* Provided data:
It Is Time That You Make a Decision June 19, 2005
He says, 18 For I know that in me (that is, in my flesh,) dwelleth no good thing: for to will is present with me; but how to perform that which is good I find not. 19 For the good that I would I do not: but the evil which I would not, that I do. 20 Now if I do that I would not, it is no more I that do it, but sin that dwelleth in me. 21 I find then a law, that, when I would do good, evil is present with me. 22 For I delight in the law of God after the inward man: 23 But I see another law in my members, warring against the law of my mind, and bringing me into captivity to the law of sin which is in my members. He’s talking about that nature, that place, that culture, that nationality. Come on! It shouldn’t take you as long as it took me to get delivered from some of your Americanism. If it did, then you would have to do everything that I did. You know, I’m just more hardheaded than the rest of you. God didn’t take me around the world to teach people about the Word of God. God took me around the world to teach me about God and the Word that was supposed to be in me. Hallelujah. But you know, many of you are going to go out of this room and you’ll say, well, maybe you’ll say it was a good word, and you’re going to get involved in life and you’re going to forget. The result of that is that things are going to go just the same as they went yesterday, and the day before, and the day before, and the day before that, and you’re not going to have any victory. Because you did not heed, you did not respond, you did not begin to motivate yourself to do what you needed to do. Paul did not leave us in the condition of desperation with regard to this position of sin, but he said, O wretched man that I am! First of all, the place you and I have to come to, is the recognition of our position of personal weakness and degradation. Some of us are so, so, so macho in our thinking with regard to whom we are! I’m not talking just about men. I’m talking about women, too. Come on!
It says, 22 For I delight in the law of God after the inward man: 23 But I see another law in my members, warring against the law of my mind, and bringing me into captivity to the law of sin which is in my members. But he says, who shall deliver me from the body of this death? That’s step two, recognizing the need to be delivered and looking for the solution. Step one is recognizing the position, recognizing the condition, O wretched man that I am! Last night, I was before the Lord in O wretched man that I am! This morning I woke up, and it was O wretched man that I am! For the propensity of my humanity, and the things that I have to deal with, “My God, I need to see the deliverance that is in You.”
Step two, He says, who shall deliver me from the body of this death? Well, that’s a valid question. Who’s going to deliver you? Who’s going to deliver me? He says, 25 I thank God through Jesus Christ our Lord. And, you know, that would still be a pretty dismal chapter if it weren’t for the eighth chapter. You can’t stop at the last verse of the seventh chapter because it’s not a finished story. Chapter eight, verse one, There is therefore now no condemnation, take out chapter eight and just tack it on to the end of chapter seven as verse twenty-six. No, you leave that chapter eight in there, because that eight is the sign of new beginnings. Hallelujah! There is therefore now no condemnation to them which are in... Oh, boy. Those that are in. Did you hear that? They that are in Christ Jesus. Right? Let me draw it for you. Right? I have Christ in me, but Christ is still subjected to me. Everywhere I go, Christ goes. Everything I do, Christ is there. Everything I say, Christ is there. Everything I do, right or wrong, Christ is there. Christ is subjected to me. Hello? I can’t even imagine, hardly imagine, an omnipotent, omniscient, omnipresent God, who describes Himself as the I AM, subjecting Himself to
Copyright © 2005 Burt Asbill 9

==

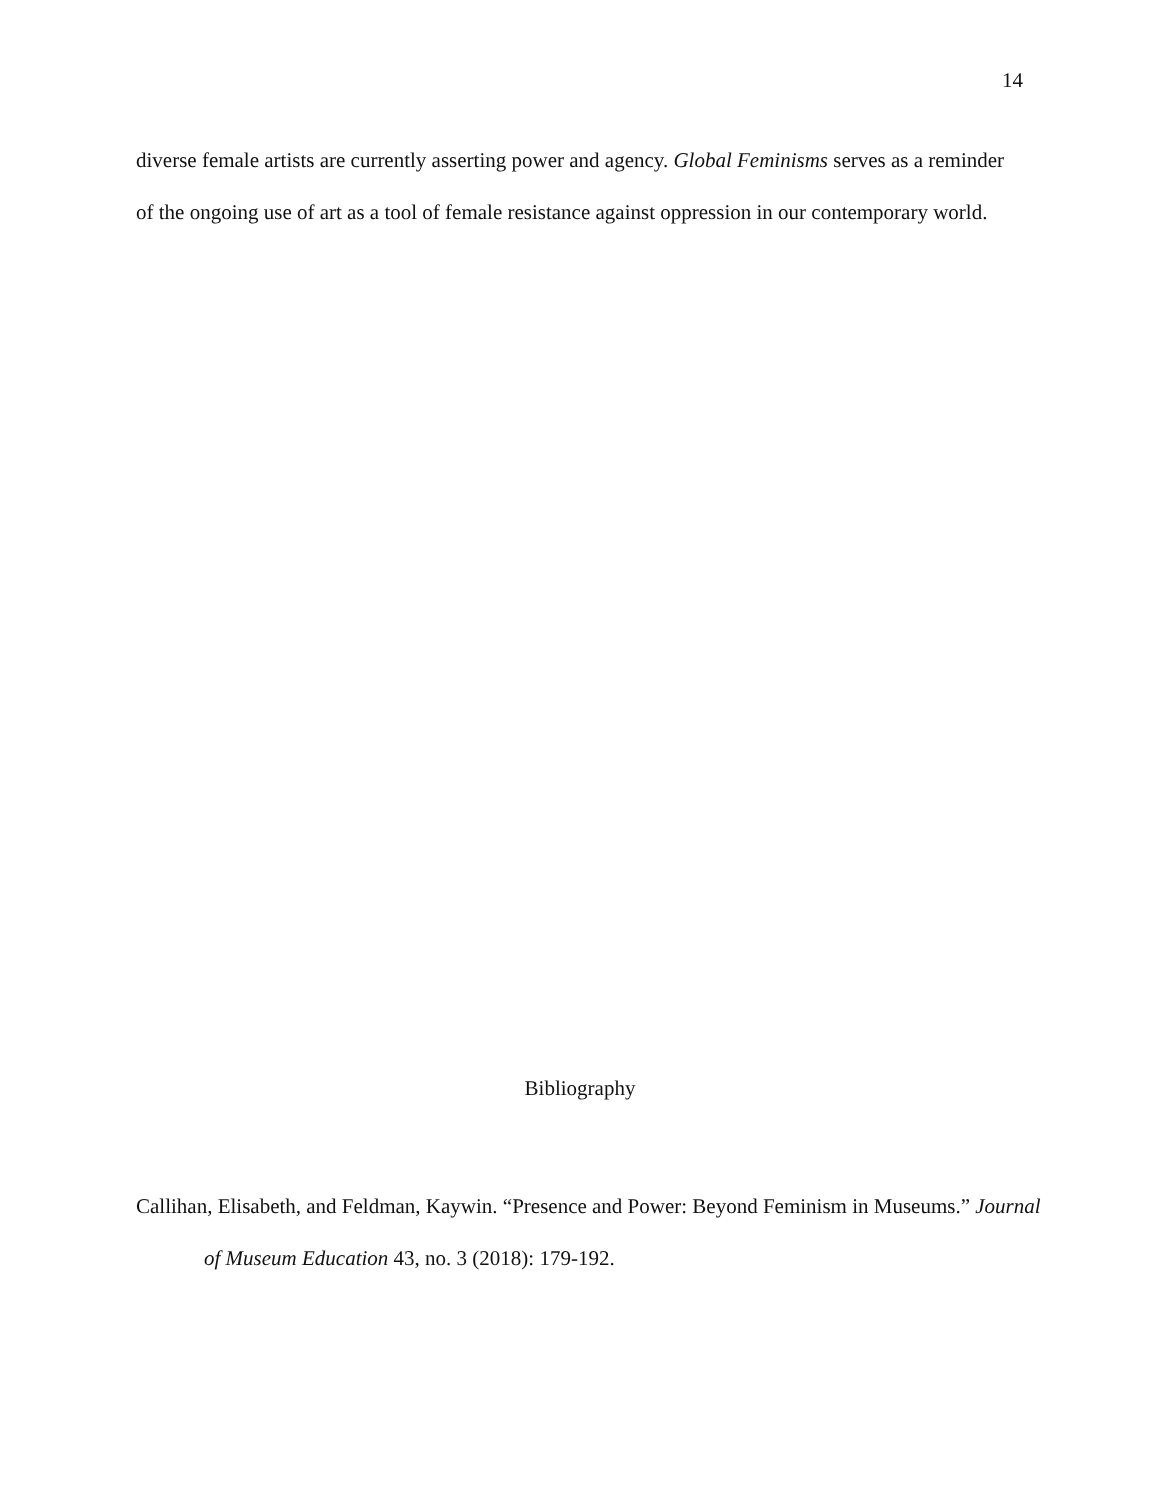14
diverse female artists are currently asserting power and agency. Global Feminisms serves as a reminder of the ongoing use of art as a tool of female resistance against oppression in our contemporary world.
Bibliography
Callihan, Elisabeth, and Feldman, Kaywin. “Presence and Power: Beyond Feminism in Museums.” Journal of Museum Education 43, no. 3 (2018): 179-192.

* About this task: Looking back over the data above, restate word for word the lines that begin at the line with "It says, 22" and end at the line with "Copyright © 2005 Burt Asbill 9", inclusive.

* Output of the exercise:
It says, 22 For I delight in the law of God after the inward man: 23 But I see another law in my members, warring against the law of my mind, and bringing me into captivity to the law of sin which is in my members. But he says, who shall deliver me from the body of this death? That’s step two, recognizing the need to be delivered and looking for the solution. Step one is recognizing the position, recognizing the condition, O wretched man that I am! Last night, I was before the Lord in O wretched man that I am! This morning I woke up, and it was O wretched man that I am! For the propensity of my humanity, and the things that I have to deal with, “My God, I need to see the deliverance that is in You.”
Step two, He says, who shall deliver me from the body of this death? Well, that’s a valid question. Who’s going to deliver you? Who’s going to deliver me? He says, 25 I thank God through Jesus Christ our Lord. And, you know, that would still be a pretty dismal chapter if it weren’t for the eighth chapter. You can’t stop at the last verse of the seventh chapter because it’s not a finished story. Chapter eight, verse one, There is therefore now no condemnation, take out chapter eight and just tack it on to the end of chapter seven as verse twenty-six. No, you leave that chapter eight in there, because that eight is the sign of new beginnings. Hallelujah! There is therefore now no condemnation to them which are in... Oh, boy. Those that are in. Did you hear that? They that are in Christ Jesus. Right? Let me draw it for you. Right? I have Christ in me, but Christ is still subjected to me. Everywhere I go, Christ goes. Everything I do, Christ is there. Everything I say, Christ is there. Everything I do, right or wrong, Christ is there. Christ is subjected to me. Hello? I can’t even imagine, hardly imagine, an omnipotent, omniscient, omnipresent God, who describes Himself as the I AM, subjecting Himself to
Copyright © 2005 Burt Asbill 9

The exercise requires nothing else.